START EXTRACTED INFORMATION

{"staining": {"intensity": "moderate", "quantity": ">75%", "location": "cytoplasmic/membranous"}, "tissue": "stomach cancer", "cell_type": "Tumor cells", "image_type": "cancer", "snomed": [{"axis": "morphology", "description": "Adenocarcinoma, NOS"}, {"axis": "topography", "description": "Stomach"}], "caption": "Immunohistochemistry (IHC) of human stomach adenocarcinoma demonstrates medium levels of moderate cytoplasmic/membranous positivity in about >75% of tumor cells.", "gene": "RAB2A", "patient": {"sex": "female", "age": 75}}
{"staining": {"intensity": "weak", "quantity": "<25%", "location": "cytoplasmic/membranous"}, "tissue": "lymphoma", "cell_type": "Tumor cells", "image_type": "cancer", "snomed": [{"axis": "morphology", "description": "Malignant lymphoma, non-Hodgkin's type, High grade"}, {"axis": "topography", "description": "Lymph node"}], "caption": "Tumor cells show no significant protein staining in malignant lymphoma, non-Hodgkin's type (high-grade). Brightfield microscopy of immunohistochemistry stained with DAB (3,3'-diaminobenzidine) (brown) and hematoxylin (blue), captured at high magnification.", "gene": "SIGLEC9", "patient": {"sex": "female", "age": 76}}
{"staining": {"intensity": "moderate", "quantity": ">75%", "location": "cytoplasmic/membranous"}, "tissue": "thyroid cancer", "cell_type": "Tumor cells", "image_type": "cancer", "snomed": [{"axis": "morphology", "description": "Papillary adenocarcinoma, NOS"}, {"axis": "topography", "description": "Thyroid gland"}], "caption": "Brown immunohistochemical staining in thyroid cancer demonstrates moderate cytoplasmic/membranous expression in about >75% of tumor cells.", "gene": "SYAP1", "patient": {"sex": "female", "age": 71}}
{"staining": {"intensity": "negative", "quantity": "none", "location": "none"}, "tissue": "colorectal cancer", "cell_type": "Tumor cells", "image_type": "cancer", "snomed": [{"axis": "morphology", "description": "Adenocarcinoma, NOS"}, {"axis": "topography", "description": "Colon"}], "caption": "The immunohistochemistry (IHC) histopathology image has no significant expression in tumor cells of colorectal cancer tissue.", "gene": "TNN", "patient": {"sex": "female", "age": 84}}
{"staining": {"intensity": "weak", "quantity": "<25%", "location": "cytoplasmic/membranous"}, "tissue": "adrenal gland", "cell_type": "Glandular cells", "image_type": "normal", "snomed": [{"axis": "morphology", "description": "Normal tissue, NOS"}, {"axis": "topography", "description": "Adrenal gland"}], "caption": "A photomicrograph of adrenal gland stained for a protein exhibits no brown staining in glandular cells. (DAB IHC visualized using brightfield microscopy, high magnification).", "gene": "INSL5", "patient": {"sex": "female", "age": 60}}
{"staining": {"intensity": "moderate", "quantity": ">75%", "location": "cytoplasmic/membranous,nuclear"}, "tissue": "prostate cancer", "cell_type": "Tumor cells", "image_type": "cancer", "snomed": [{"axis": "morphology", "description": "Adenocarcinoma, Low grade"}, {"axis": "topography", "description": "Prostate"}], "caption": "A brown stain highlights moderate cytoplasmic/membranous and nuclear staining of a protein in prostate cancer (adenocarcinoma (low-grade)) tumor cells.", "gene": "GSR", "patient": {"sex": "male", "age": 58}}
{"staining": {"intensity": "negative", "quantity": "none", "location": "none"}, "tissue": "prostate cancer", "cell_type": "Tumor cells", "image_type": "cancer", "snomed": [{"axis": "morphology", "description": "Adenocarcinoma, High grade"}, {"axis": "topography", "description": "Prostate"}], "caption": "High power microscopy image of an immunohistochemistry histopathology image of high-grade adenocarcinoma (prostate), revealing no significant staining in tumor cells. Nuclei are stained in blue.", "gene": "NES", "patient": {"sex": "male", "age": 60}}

END EXTRACTED INFORMATION

### EXERCISE
The entries above, copied exactly, form the whole answer.

### EXERCISE RESULT
{"staining": {"intensity": "moderate", "quantity": ">75%", "location": "cytoplasmic/membranous"}, "tissue": "stomach cancer", "cell_type": "Tumor cells", "image_type": "cancer", "snomed": [{"axis": "morphology", "description": "Adenocarcinoma, NOS"}, {"axis": "topography", "description": "Stomach"}], "caption": "Immunohistochemistry (IHC) of human stomach adenocarcinoma demonstrates medium levels of moderate cytoplasmic/membranous positivity in about >75% of tumor cells.", "gene": "RAB2A", "patient": {"sex": "female", "age": 75}}
{"staining": {"intensity": "weak", "quantity": "<25%", "location": "cytoplasmic/membranous"}, "tissue": "lymphoma", "cell_type": "Tumor cells", "image_type": "cancer", "snomed": [{"axis": "morphology", "description": "Malignant lymphoma, non-Hodgkin's type, High grade"}, {"axis": "topography", "description": "Lymph node"}], "caption": "Tumor cells show no significant protein staining in malignant lymphoma, non-Hodgkin's type (high-grade). Brightfield microscopy of immunohistochemistry stained with DAB (3,3'-diaminobenzidine) (brown) and hematoxylin (blue), captured at high magnification.", "gene": "SIGLEC9", "patient": {"sex": "female", "age": 76}}
{"staining": {"intensity": "moderate", "quantity": ">75%", "location": "cytoplasmic/membranous"}, "tissue": "thyroid cancer", "cell_type": "Tumor cells", "image_type": "cancer", "snomed": [{"axis": "morphology", "description": "Papillary adenocarcinoma, NOS"}, {"axis": "topography", "description": "Thyroid gland"}], "caption": "Brown immunohistochemical staining in thyroid cancer demonstrates moderate cytoplasmic/membranous expression in about >75% of tumor cells.", "gene": "SYAP1", "patient": {"sex": "female", "age": 71}}
{"staining": {"intensity": "negative", "quantity": "none", "location": "none"}, "tissue": "colorectal cancer", "cell_type": "Tumor cells", "image_type": "cancer", "snomed": [{"axis": "morphology", "description": "Adenocarcinoma, NOS"}, {"axis": "topography", "description": "Colon"}], "caption": "The immunohistochemistry (IHC) histopathology image has no significant expression in tumor cells of colorectal cancer tissue.", "gene": "TNN", "patient": {"sex": "female", "age": 84}}
{"staining": {"intensity": "weak", "quantity": "<25%", "location": "cytoplasmic/membranous"}, "tissue": "adrenal gland", "cell_type": "Glandular cells", "image_type": "normal", "snomed": [{"axis": "morphology", "description": "Normal tissue, NOS"}, {"axis": "topography", "description": "Adrenal gland"}], "caption": "A photomicrograph of adrenal gland stained for a protein exhibits no brown staining in glandular cells. (DAB IHC visualized using brightfield microscopy, high magnification).", "gene": "INSL5", "patient": {"sex": "female", "age": 60}}
{"staining": {"intensity": "moderate", "quantity": ">75%", "location": "cytoplasmic/membranous,nuclear"}, "tissue": "prostate cancer", "cell_type": "Tumor cells", "image_type": "cancer", "snomed": [{"axis": "morphology", "description": "Adenocarcinoma, Low grade"}, {"axis": "topography", "description": "Prostate"}], "caption": "A brown stain highlights moderate cytoplasmic/membranous and nuclear staining of a protein in prostate cancer (adenocarcinoma (low-grade)) tumor cells.", "gene": "GSR", "patient": {"sex": "male", "age": 58}}
{"staining": {"intensity": "negative", "quantity": "none", "location": "none"}, "tissue": "prostate cancer", "cell_type": "Tumor cells", "image_type": "cancer", "snomed": [{"axis": "morphology", "description": "Adenocarcinoma, High grade"}, {"axis": "topography", "description": "Prostate"}], "caption": "High power microscopy image of an immunohistochemistry histopathology image of high-grade adenocarcinoma (prostate), revealing no significant staining in tumor cells. Nuclei are stained in blue.", "gene": "NES", "patient": {"sex": "male", "age": 60}}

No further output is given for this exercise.